__Description of the task__: Return the run of lines below that opens with the line containing "Page size: 1754x1241." and closes with the line containing "For every layout", keeping each one exact.

__Records provided__:
----------------------------------------

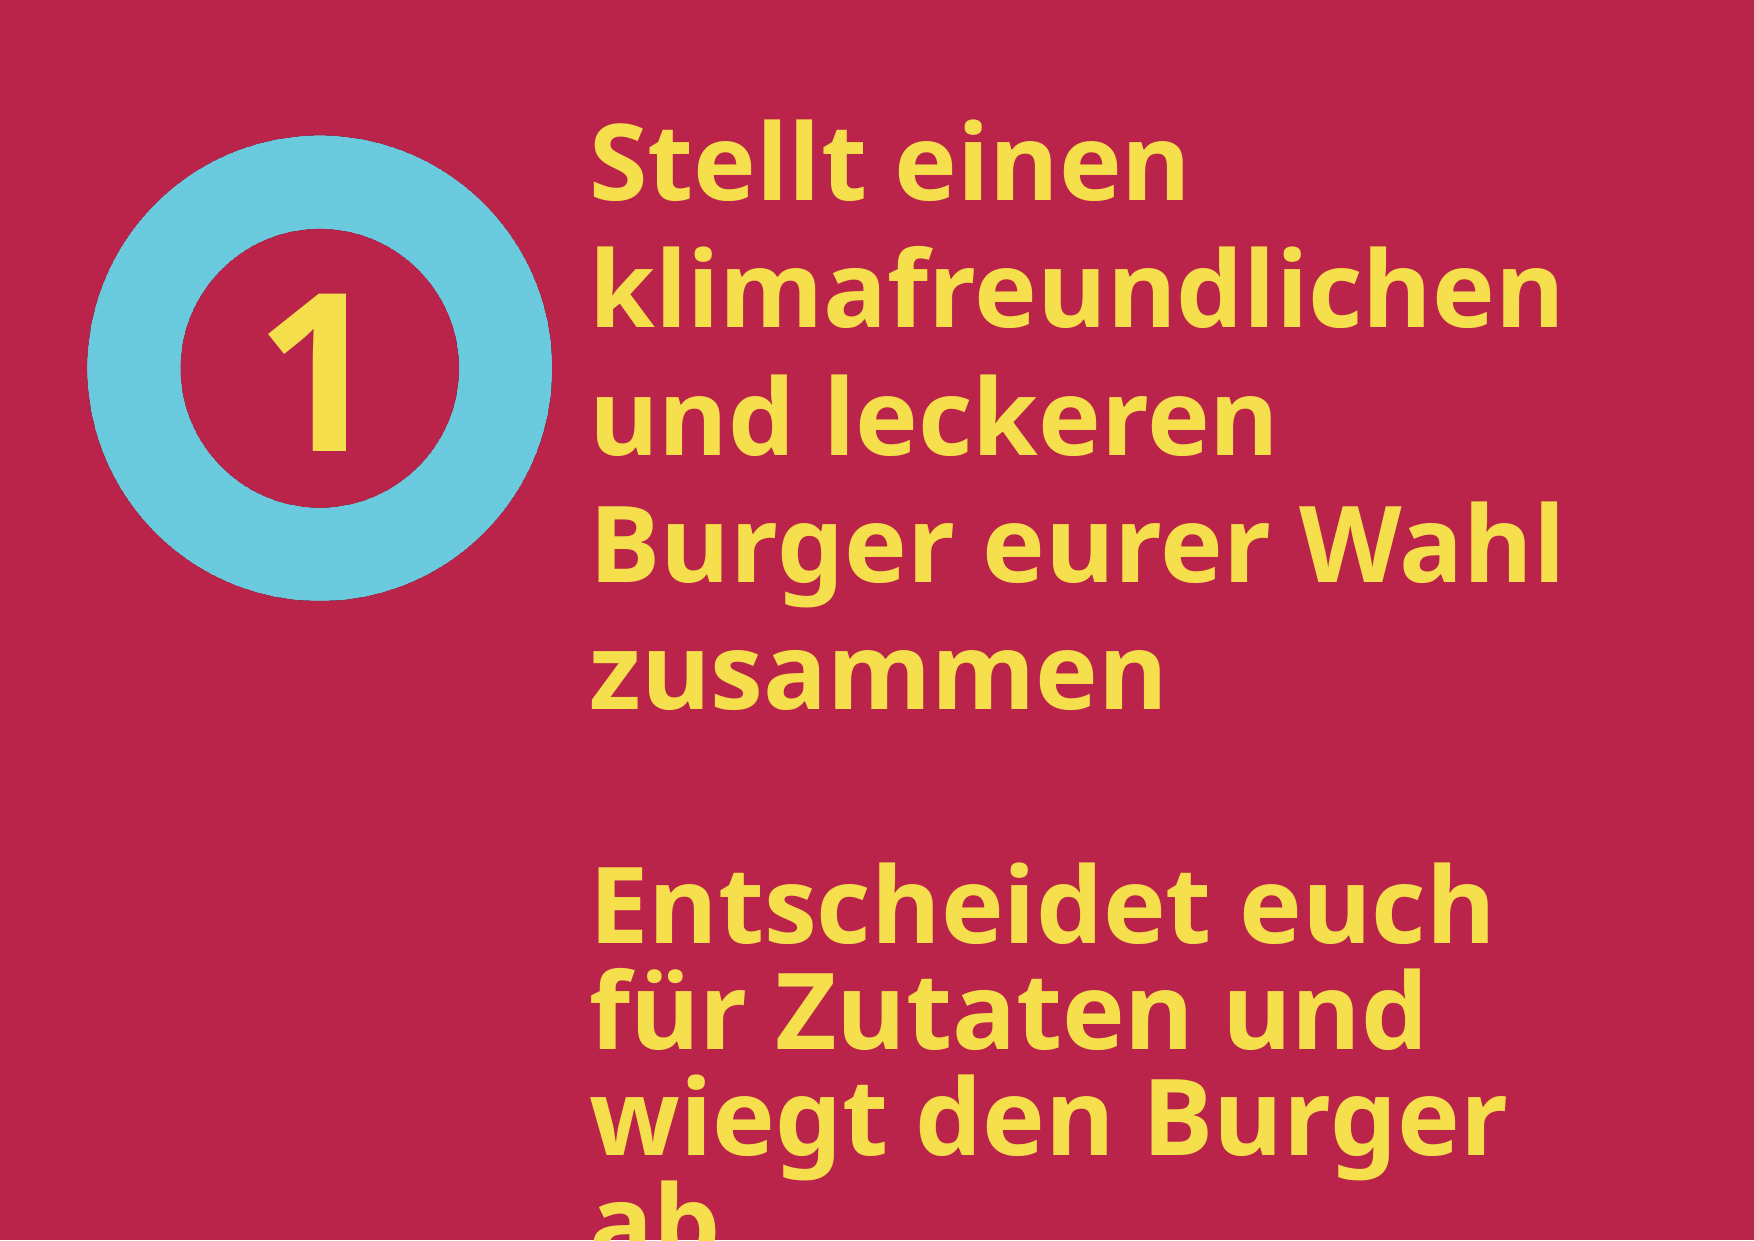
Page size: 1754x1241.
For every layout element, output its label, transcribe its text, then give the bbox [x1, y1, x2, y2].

----------------------------------------

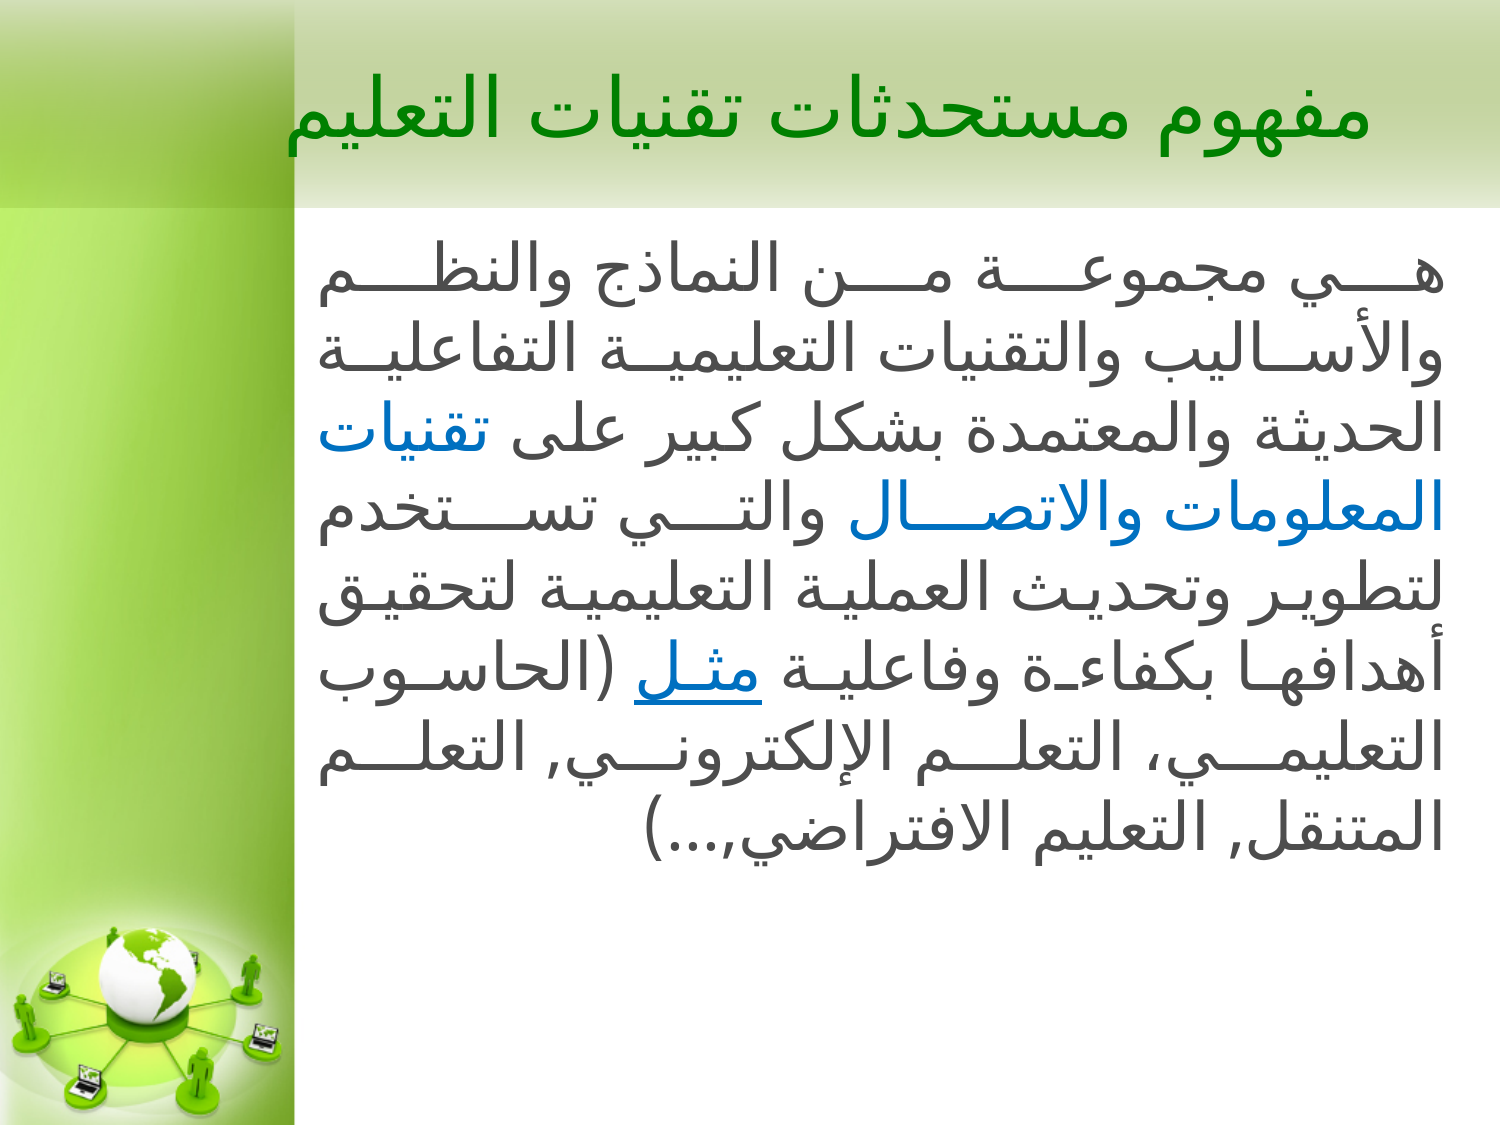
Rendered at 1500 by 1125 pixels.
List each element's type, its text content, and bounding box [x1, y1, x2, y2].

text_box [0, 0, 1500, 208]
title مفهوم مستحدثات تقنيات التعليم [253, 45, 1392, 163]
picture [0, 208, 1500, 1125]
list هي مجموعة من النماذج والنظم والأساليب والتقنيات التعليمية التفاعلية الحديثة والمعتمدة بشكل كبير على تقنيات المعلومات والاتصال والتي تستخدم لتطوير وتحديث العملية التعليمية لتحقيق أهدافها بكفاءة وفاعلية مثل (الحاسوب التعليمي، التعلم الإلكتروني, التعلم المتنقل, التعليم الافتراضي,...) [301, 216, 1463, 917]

----------------------------------------

__Answer section__:
Page size: 1754x1241.
For every layout element, output its label, transcribe its text, then give the bbox [x1, y1, x2, y2].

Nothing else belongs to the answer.